_WHAT IS EXPECTED_
Everything from the line that holds "gsm_init();" through the end of the data below should be output exactly, both ends included.

_RECORD EXCERPTS_
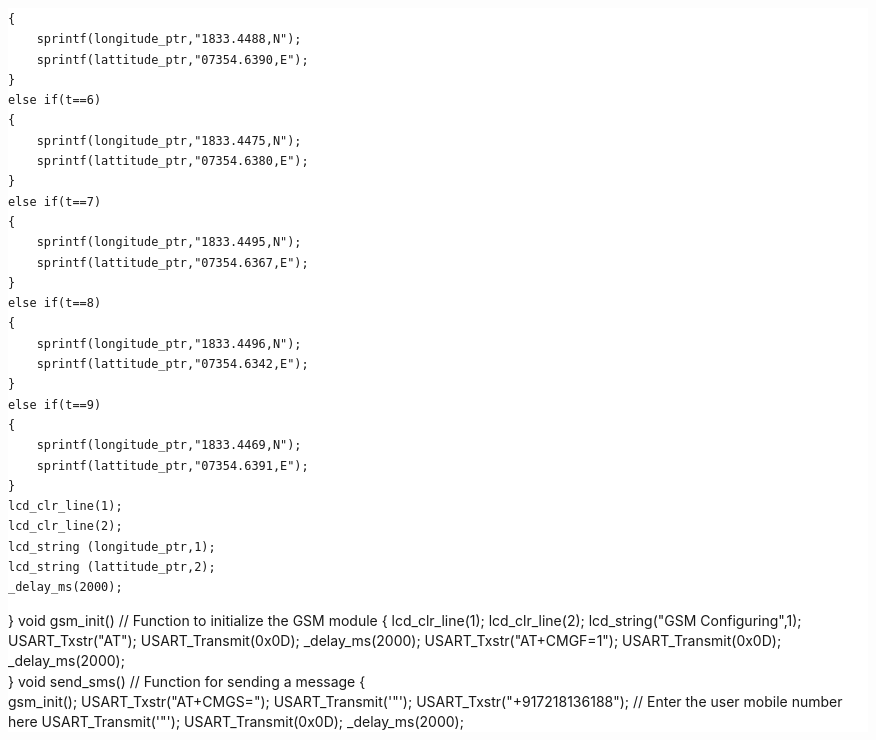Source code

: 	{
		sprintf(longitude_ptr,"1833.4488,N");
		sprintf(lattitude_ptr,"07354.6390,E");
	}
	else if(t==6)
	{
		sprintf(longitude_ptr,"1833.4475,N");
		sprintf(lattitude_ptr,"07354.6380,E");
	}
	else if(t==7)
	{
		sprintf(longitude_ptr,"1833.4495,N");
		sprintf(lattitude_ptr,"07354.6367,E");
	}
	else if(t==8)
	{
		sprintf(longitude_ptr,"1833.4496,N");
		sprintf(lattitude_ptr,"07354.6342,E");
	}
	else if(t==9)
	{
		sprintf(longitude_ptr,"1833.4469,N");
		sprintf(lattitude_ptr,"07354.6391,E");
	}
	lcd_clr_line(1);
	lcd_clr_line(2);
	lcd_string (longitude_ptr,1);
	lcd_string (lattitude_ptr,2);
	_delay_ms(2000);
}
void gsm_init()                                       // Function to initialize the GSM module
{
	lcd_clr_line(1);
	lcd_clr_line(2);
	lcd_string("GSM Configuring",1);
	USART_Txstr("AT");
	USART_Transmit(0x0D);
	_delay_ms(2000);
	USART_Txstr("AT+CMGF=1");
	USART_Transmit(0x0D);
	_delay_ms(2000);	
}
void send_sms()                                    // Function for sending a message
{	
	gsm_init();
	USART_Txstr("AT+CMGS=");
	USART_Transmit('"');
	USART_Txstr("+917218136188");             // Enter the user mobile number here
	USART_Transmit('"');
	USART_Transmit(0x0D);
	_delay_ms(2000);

_REPLY_
	gsm_init();
	USART_Txstr("AT+CMGS=");
	USART_Transmit('"');
	USART_Txstr("+917218136188");             // Enter the user mobile number here
	USART_Transmit('"');
	USART_Transmit(0x0D);
	_delay_ms(2000);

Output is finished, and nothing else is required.